__Sobre el ejercicio__.
Explica en una a tres oraciones por qué, según el texto fuente, Ricardo Silva Romero es un escritor poderoso y necesario para el país.

__Texto fuente__.
········
Me demoré en llegar a la conmemoración de los 40 años del holocausto del Palacio de Justicia porque tenía pendiente la lectura de “Mural”, la última novela de Ricardo Silva Romero. Con Ricardo me pasa que siento que su tono, sus preguntas, sus reflexiones y, sobre todo, la forma cómo pone en escena a protagonistas, actores de reparto, extras, familiares y amigos, me conectan con lo absurdo, inspirador y bestial que puede ser este país. Porque, como dice el autor refiriéndose a la actuación posterior del M-19, “la historia no la cuentan los vencedores, sino los narradores” y, refiriéndose a los militares, “la guerra no termina con el último disparo, sino con la última palabra, la última versión…”. Uno escoge sus narradores.
“Mural” no es una crónica o una investigación periodística sino una novela que toma recursos cinematográficos y es narrada en diferentes planos temporales y físicos, con paneos, tomas cenitales y cámara al hombro, sobre una de nuestras catástrofes más dolorosas. Ricardo nos pone en medio del fuego, al lado de los heridos y en el centro de la tormenta de emociones, de fuego y de bala que arrasa con los protagonistas. Pasamos del sótano a la azotea del palacio y del despacho del presidente de la república a las caballerizas de la escuela del Cantón Norte. En la “Ficha técnica” que abre el texto, el autor da crédito a investigadores y periodistas que han escrito sobre el infierno del máximo tribunal, reconoce que el libro “asume las contradicciones de los sobrevivientes” y afirma que “su técnica es la compasión por todos y por todo”. Esto es lo que hace de Ricardo un escritor poderoso y necesario para nuestro país. Quienes busquen juicios finales y condenas ejemplarizantes, no las encontrarán en esta novela.
La literatura, que no pretende hacer militancia ni manifiesta una fe ciega en institución alguna, es un medio poderoso para comprender la humanidad y el contexto complejo de situaciones como la del palacio. El texto literario también permite, mejor que otros, describir cómo el azar, la información fragmentada, los sesgos y los miedos de los personajes envueltos en estas aventuras suelen jugar un rol central en los desenlaces de toda clase de situaciones, incluso por encima de los planes y los objetivos concretos.
········
__Listado de datos__.
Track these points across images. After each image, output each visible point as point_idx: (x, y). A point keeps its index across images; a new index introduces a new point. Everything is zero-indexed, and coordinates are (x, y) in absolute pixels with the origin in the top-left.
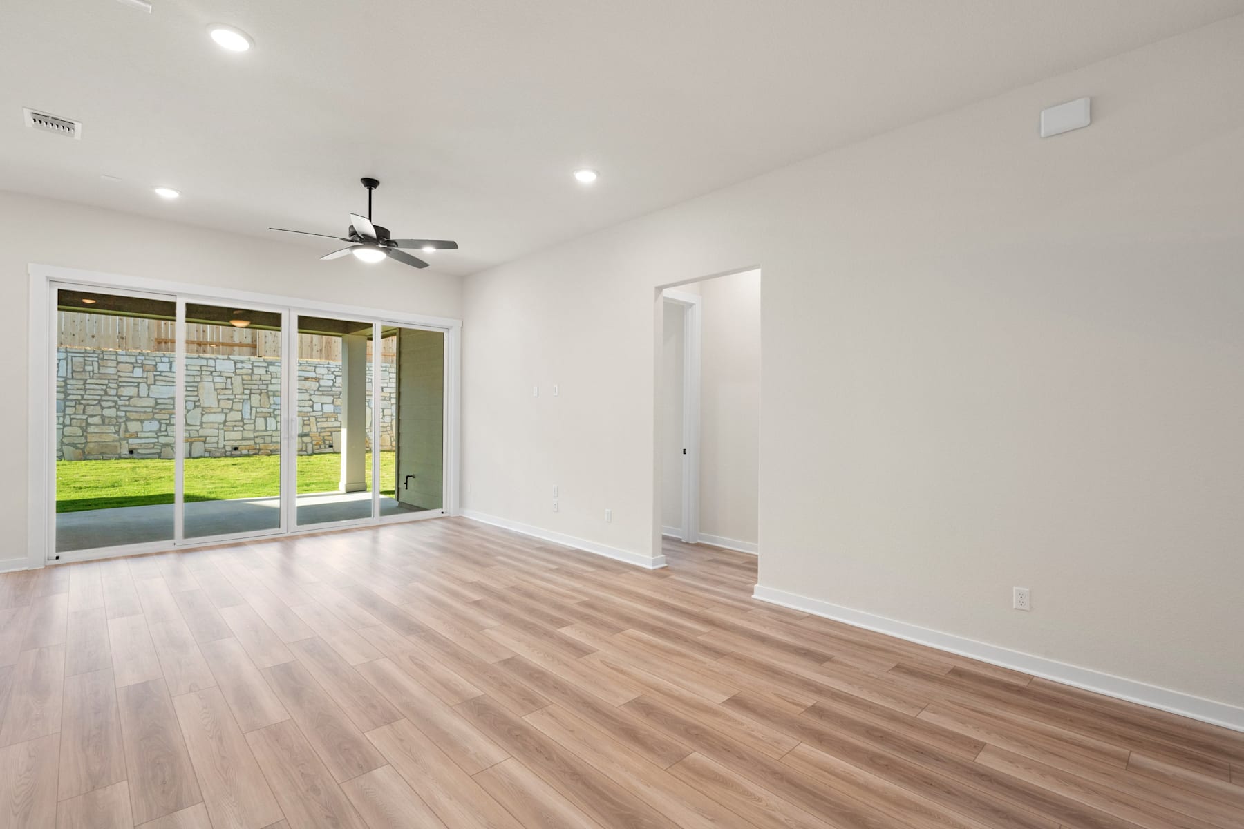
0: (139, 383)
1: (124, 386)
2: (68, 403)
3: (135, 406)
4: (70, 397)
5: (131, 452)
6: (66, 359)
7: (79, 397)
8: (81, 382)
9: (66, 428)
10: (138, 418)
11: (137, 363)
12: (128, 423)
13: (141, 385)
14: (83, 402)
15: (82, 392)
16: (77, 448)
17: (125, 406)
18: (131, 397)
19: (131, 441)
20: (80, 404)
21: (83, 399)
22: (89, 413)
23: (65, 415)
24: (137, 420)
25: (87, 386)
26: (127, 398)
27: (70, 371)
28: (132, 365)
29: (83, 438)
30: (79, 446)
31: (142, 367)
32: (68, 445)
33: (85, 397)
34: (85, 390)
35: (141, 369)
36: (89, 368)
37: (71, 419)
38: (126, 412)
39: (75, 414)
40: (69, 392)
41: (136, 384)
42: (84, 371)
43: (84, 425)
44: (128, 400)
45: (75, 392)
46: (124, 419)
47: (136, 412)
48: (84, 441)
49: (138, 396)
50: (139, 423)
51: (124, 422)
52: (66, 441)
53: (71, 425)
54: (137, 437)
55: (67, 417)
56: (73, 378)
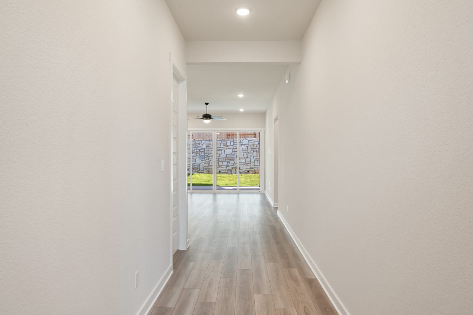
0: (222, 149)
1: (218, 151)
2: (205, 156)
3: (221, 157)
4: (206, 155)
5: (220, 172)
6: (205, 143)
7: (208, 154)
8: (208, 150)
9: (205, 164)
10: (221, 161)
11: (222, 143)
12: (219, 163)
13: (223, 150)
14: (209, 156)
15: (208, 153)
16: (207, 170)
17: (219, 157)
18: (220, 154)
19: (220, 168)
20: (208, 156)
21: (208, 155)
22: (210, 159)
23: (204, 160)
24: (221, 162)
25: (210, 151)
26: (219, 154)
27: (206, 147)
28: (220, 144)
29: (208, 167)
30: (207, 169)
31: (223, 144)
32: (205, 169)
33: (209, 154)
34: (209, 152)
35: (222, 145)
36: (210, 145)
37: (206, 161)
38: (219, 159)
39: (207, 160)
40: (206, 153)
41: (221, 150)
42: (209, 146)
43: (209, 163)
44: (219, 155)
45: (207, 153)
46: (218, 161)
47: (221, 159)
48: (209, 168)
49: (222, 154)
50: (222, 162)
51: (218, 162)
52: (205, 168)
53: (206, 163)
54: (221, 167)
55: (205, 160)
56: (206, 149)
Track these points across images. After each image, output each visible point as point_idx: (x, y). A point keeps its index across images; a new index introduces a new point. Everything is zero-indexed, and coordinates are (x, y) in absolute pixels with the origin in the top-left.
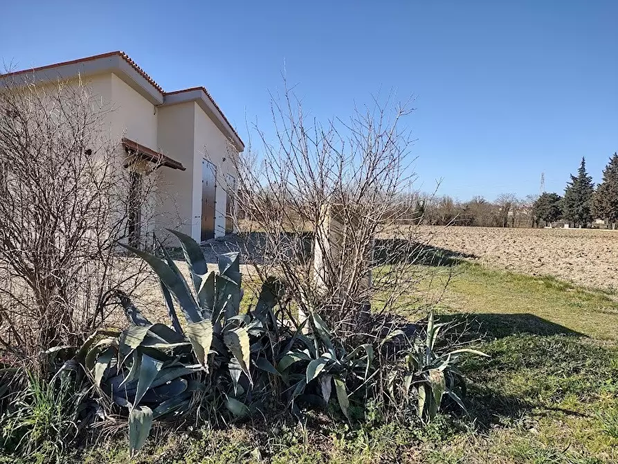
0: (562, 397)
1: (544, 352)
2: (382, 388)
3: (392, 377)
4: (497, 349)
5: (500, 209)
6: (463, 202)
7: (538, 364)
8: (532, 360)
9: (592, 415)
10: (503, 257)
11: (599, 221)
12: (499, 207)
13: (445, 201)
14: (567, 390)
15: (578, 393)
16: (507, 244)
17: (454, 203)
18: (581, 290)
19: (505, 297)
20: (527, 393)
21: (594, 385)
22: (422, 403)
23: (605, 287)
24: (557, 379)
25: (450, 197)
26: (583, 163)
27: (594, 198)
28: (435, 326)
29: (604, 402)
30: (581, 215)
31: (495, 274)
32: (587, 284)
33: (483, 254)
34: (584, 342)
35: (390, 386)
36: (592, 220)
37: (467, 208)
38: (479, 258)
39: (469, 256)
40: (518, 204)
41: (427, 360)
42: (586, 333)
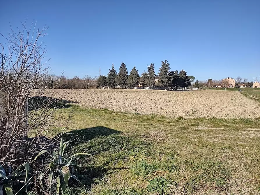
0: (117, 162)
1: (109, 143)
2: (35, 184)
3: (41, 177)
4: (90, 145)
5: (85, 82)
6: (70, 79)
7: (108, 149)
8: (105, 147)
9: (128, 167)
10: (88, 102)
11: (119, 86)
12: (85, 81)
13: (62, 78)
14: (119, 158)
15: (122, 159)
16: (89, 96)
17: (67, 79)
18: (117, 113)
19: (91, 120)
20: (104, 164)
21: (128, 154)
22: (58, 186)
23: (124, 111)
24: (115, 154)
25: (65, 76)
26: (113, 65)
27: (117, 78)
28: (64, 144)
29: (132, 160)
30: (113, 84)
31: (86, 110)
32: (118, 111)
33: (80, 101)
34: (121, 135)
35: (40, 182)
36: (116, 86)
37: (72, 81)
38: (79, 103)
39: (74, 102)
40: (91, 80)
41: (60, 162)
42: (121, 131)
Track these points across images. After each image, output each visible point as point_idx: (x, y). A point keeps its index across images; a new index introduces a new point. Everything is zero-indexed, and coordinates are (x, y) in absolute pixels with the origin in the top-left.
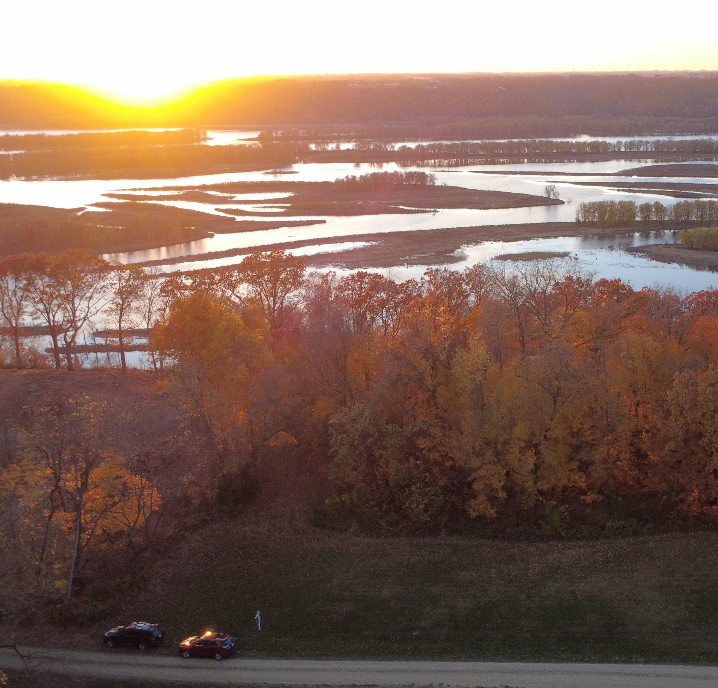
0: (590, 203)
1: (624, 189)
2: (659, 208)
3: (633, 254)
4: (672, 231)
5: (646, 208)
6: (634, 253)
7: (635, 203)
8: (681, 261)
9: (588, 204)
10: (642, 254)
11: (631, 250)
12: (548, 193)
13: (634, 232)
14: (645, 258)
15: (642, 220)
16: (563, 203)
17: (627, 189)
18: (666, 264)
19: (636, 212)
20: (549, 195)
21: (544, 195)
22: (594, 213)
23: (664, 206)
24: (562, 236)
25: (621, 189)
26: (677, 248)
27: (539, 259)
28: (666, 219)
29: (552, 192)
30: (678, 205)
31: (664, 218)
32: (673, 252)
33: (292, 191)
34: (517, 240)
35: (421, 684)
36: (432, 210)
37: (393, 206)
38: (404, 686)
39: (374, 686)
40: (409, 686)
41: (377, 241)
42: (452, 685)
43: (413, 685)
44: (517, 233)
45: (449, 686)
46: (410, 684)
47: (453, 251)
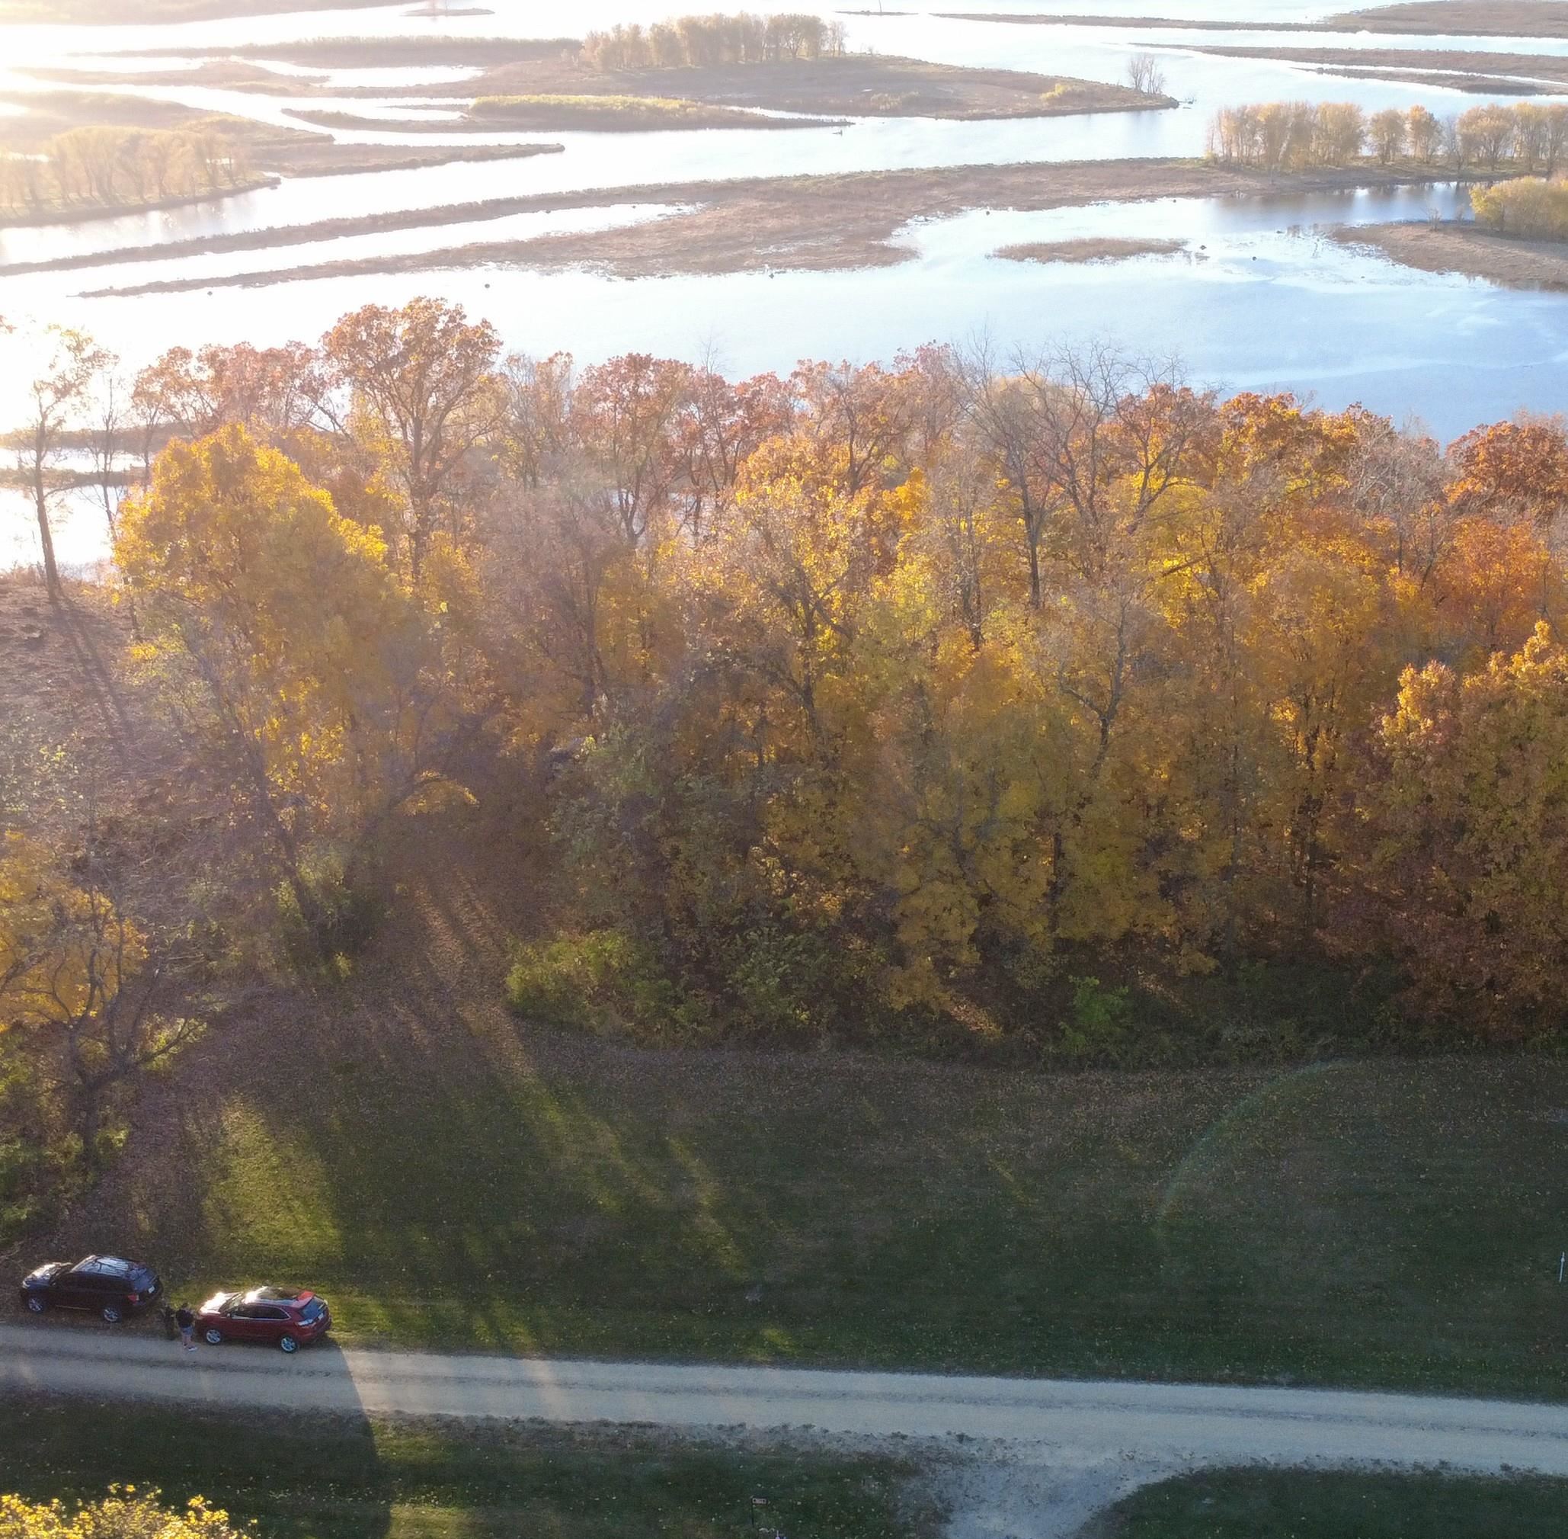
········
__Resultado de la tarea__.
Según la «Ficha técnica» que abre «Mural», el libro «asume las contradicciones de los sobrevivientes» y «su técnica es la compasión por todos y por todo». El texto fuente afirma que esto es lo que hace de Ricardo Silva Romero un escritor poderoso y necesario para el país.